EdanToledo / Stoix

🏛️A research-friendly codebase for fast experimentation of single-agent reinforcement learning in JAX • End-to-End JAX RL
Apache License 2.0
238 stars 24 forks source link

[FEATURE] Add stochastic muzero implementation #77

Open ipsec opened 6 months ago

ipsec commented 6 months ago

Add stochastic muzero implementation - paper and the pseudocode

With this improved version of muzero the stoic could be able to train stochastic environments like the 2048 game and poker (leduc poker)

EdanToledo commented 6 months ago

Hey, this is on the roadmap however i dont have any immediate plans to implement this. If you'd like to give it a shot, id be more than happy to review it and assist with development. otherwise, it might be a while until this is implemented.

ipsec commented 6 months ago

Let me try then. I had a little difficult with the loss function. If you could help me in this part would be great.

ipsec commented 6 months ago

@EdanToledo PR #78 created. Like said, I have difficult with the loss function, a good revision is necessary.

EdanToledo commented 5 months ago

Hey, I havent forgotten about this. Sorry its an important PR and will hopefully get to it asap.

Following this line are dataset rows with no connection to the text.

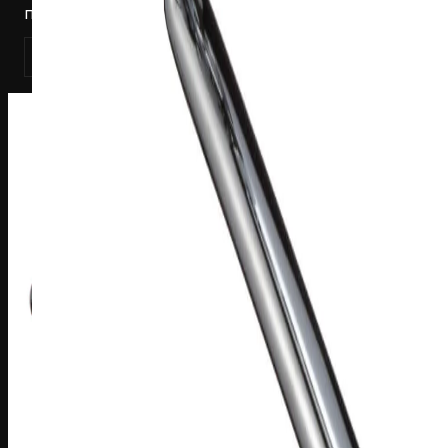
переключателем 1202DSC, хром
Смотреть товар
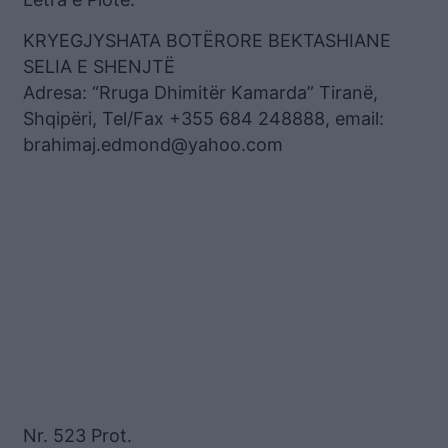
KRYEGJYSHATA BOTËRORE BEKTASHIANE
SELIA E SHENJTË
Adresa: “Rruga Dhimitër Kamarda” Tiranë,
Shqipëri, Tel/Fax +355 684 248888, email:
brahimaj.edmond@yahoo.com
Nr. 523 Prot.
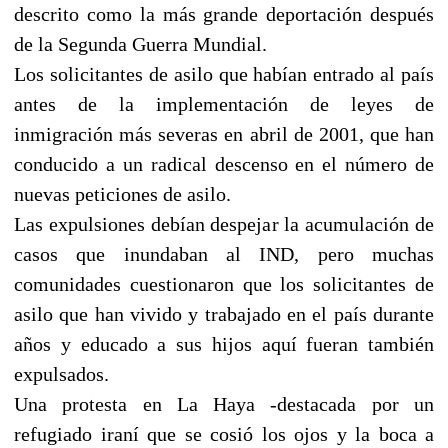
descrito como la más grande deportación después
de la Segunda Guerra Mundial.
Los solicitantes de asilo que habían entrado al país
antes de la implementación de leyes de
inmigración más severas en abril de 2001, que han
conducido a un radical descenso en el número de
nuevas peticiones de asilo.
Las expulsiones debían despejar la acumulación de
casos que inundaban al IND, pero muchas
comunidades cuestionaron que los solicitantes de
asilo que han vivido y trabajado en el país durante
años y educado a sus hijos aquí fueran también
expulsados.
Una protesta en La Haya -destacada por un
refugiado iraní que se cosió los ojos y la boca a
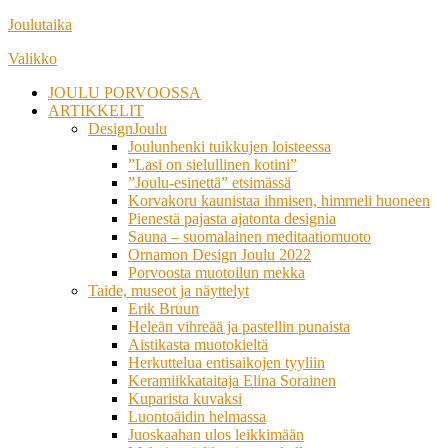
Siirry
Joulutaika
suoraan
Valikko
sisältöön
JOULU PORVOOSSA
ARTIKKELIT
DesignJoulu
Joulunhenki tuikkujen loisteessa
”Lasi on sielullinen kotini”
”Joulu-esinettä” etsimässä
Korvakoru kaunistaa ihmisen, himmeli huoneen
Pienestä pajasta ajatonta designia
Sauna – suomalainen meditaatiomuoto
Ornamon Design Joulu 2022
Porvoosta muotoilun mekka
Taide, museot ja näyttelyt
Erik Bruun
Heleän vihreää ja pastellin punaista
Aistikasta muotokieltä
Herkuttelua entisaikojen tyyliin
Keramiikkataitaja Elina Sorainen
Kuparista kuvaksi
Luontoäidin helmassa
Juoskaahan ulos leikkimään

ipsec commented 2 months ago

Hey Edan, could I help you in another point to get this implemented?

Regards.

EdanToledo commented 2 months ago

Hey Fernando, I'm sorry about the delay, I just haven't had time to complete something like this. Stochastic MuZero is a non-trivial algorithm that i would need to gain a good understanding of to ensure the algorithm is implemented correctly. Currently, I havent had too much time to do non-priority features. I promise i will get around to this at some point but i really dont have an ETA. Ideally, if there was more contributors and maintainers to this project it would be easier.